At first instance, Mr Walker won his claim that he had been subject to direct and indirect discrimination on the grounds of sexual orientation, with the Employment Tribunal concluding that Schedule 9 para. 18 could be applied in a manner compatible with the relevant requirements of Directive 2000/78/EC. Subsequently, however, Innospec appealed successfully against that decision, with the Court of Appeal concluding that Mr Walker had been subject to direct discrimination on the basis of his sexual orientation but that the principles of ‘non-retroactivity’ and ‘future effect’ as developed in the case-law of the CJEU meant that the prohibition on discrimination applied only to benefits accruing after the transposition of the Directive in December 2003. (Mr Walker had taken early retirement in March 2003.)

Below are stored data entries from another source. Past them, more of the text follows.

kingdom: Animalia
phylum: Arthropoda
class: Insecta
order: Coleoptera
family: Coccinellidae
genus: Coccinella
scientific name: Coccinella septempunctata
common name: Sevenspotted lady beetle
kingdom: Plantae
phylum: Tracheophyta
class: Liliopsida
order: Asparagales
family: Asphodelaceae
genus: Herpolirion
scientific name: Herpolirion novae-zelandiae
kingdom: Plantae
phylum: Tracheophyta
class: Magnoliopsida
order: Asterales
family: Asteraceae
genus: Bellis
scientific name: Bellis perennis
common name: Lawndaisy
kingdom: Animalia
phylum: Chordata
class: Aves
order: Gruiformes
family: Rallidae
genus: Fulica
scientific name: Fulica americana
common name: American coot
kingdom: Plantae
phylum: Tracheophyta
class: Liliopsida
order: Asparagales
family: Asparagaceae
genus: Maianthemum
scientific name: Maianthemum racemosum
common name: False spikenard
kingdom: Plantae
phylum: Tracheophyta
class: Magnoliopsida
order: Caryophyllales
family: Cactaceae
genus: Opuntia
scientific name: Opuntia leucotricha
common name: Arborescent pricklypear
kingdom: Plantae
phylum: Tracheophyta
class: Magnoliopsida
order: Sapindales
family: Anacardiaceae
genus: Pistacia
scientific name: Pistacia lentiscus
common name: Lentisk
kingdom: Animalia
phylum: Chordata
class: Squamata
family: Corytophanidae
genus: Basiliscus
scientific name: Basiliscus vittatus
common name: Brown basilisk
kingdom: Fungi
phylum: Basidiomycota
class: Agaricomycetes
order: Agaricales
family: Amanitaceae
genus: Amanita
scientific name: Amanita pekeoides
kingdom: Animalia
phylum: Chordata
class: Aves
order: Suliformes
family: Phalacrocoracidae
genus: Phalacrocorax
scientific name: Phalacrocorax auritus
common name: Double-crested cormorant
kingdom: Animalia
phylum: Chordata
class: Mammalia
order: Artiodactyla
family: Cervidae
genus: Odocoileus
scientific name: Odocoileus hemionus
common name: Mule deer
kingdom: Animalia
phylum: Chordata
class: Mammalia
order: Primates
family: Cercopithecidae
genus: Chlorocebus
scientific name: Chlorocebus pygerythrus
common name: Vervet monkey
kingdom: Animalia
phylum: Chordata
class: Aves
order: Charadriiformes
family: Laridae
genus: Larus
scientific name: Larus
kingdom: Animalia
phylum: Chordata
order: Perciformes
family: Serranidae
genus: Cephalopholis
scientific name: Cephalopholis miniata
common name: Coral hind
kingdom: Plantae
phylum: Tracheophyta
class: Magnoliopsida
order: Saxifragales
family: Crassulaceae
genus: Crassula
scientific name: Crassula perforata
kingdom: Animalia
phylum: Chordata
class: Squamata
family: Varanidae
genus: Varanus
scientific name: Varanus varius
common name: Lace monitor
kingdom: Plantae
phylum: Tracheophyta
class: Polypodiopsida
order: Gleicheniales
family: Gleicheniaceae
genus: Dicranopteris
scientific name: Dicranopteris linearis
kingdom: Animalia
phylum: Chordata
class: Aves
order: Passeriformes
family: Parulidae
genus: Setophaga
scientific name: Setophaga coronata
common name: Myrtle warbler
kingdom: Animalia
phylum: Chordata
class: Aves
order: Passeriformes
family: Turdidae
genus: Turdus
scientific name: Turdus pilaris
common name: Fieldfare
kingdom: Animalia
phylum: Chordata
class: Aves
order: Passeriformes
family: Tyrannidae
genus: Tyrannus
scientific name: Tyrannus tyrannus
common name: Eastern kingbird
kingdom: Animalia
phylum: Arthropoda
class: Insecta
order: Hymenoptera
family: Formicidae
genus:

This conclusion was criticised by Robert Wintemute amongst others, in particular in a case-note in the Industrial Law Journal in 2016 (‘Unequal Same-Sex Survivor’s Pensions: The EWCA Refuses to Apply CJEU Precedents or Refer’ (2016) 45(1) Ind Law J 89-100), and his criticisms were subsequently explicitly cited by Lord Kerr in giving the judgment of the majority of the Supreme Court reversing the decision of the lower court.

In brief, the Supreme Court initially applied the established case-law of the CJEU in cases such as Case C-267/06, Maruko [2008] 2 CMLR 32 and Case C-147/08, Römer [2011] ECR I-3591, and confirmed that less favorable treatment by an employer of same-sex partners as compared to opposite-sex partners who have entered into the same or equivalent type of legally recognised relationship will constitute direct discrimination on the grounds of sexual orientation.

Turning to the question of the remedy and by extension the legal effect of Schedule 9 para. 18, the UKSC went on to survey the relevant case-law of the CJEU dealing with issues of the retrospective effect of judgments. It concluded that the ECJ’s decision to restrict the temporal effect of its finding of sex discrimination in the occupational benefits case of Barber was a judicial technique that should only be applied ‘in the most exceptional circumstances and where the impact [of a judgment] would be truly “catastrophic”’ (para. 44).

The Supreme Court further concluded that the CJEU case-law established that the discriminatory treatment in question should be viewed as taking effect at the time when the pension was due to be paid, in part because it was only at that point of time that the spousal obligations at issue crystallised into tangible form. In so doing, they rejected suggestions by counsel based on views expressed by AG Van Gerven in Case C-109/91, Ten Oever [1993] ECR I-4879 that pension entitlements accrued as they were earned, and therefore that any discrimination occurring would have predated the date of transposition of the Directive. The UKSC therefore concluded that the provisions of Schedule 9 para. 18 of the 2010 Act could not be applied insofar as they precluded liability arising for the discriminatory behaviour in question, which was incompatible with the requirements of Directive 2000/78/EC and the general principle of equal treatment as confirmed to exist by the CJEU in case C-555/07, Kücükdeveci [2010] 2 CMLR 33.

The Walker judgment is thus particularly interesting for three reasons: (i) the faithful application by the UKSC of the case-law of the CJEU in relation to discrimination against same-sex partners; (ii) the Supreme Court’s interpretation of the relevant CJEU case-law relating to the temporal effect of findings of discrimination in the context of occupational benefits, which gives strong effect to the principle of non-discrimination; and (iii) the way in which it illustrates how parliamentary legislation can be disapplied if its conflicts with fundamental rights secured under EU law, in particular the right to non-discrimination.

After the process of Brexit is complete, this form of legal protection of equality is likely to fall away, along with the supremacy of EU law in general. Walker may thus mark one of the last instances where EU law takes effect as a trump card within the British legal system; as such, it is striking that its effect was to disapply a statutory provision designed to limit liability for discriminatory behaviour.